Reproduce the rows from the start through the line containing "அடிக்கோடிட்டு", swapping "Transcribe" for "Write out" and leaving everything else unchanged.

Input material
==================================================

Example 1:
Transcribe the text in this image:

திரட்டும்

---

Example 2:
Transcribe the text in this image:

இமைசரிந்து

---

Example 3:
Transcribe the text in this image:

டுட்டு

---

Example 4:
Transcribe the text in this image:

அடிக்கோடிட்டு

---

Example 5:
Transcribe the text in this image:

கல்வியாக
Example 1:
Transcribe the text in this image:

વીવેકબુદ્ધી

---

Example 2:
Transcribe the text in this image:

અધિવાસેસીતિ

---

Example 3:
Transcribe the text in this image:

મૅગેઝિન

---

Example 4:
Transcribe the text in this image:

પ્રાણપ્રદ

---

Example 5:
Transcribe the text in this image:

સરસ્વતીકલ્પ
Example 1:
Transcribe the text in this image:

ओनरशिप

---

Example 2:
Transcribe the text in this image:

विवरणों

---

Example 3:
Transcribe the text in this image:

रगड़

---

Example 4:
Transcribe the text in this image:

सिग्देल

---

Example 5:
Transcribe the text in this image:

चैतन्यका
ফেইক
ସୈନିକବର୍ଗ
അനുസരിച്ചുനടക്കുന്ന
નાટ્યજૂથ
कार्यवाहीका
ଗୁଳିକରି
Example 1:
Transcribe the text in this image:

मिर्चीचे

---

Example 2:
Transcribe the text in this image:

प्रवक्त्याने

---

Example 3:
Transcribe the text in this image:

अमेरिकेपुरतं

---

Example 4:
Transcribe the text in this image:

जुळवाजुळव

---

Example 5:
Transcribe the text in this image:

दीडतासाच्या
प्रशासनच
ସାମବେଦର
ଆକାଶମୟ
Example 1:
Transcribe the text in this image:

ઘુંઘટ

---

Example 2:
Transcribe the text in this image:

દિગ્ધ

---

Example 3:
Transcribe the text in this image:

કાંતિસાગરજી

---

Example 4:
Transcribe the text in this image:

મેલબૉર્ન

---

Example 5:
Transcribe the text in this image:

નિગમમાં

==================================================

Response below
Example 1:
Write out the text in this image:

திரட்டும்

---

Example 2:
Write out the text in this image:

இமைசரிந்து

---

Example 3:
Write out the text in this image:

டுட்டு

---

Example 4:
Write out the text in this image:

அடிக்கோடிட்டு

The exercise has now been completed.